Urgent, how to render these surfaces?

Hi,

I need to visualize some isosurfaces with GLUT. Since I am a beginner of opengl, I don’t want to bother studying how to do isosurface extraction from a field. I use IBM openDX to extract isosurfaces from a field (specifically, a turbulent flow field) and output the isosurfaces represented by a bouch of triangles. Then I want to see the isosurfaces approximated by the triangles with GLUT.

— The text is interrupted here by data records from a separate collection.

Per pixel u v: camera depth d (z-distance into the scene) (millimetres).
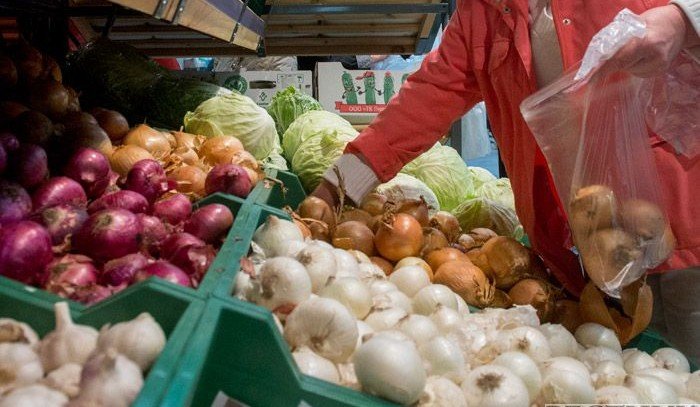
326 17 3885
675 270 1635
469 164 6266
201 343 788
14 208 1151
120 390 669
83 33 3398
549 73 1753
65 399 673
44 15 2711
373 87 3943
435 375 1146
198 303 893
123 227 1163
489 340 1343
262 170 2266
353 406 928
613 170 1479
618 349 1551
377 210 2111
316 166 2648
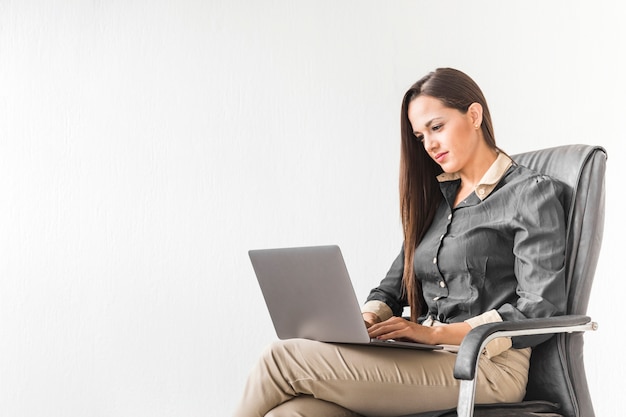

Now I can see those surfaces with GLUT, however, they don’t look like 3D stuff, but like some 2D stuff no matter what view point I take. I suspect that I might need to do some lighting and material setup. Can somebody give me an example doing the job. So far I don’t have to make it pretty, but need to make it work.

Thanks a lot!

Haoxiang Luo
UC San Diego

If you want lighting on, you can type these two lines into your initialisation…

glEnable(GL_LIGHTING);
glEnable(GL_LIGHT0);

The second part is that you’ll have to sepcify the normals for the triangles.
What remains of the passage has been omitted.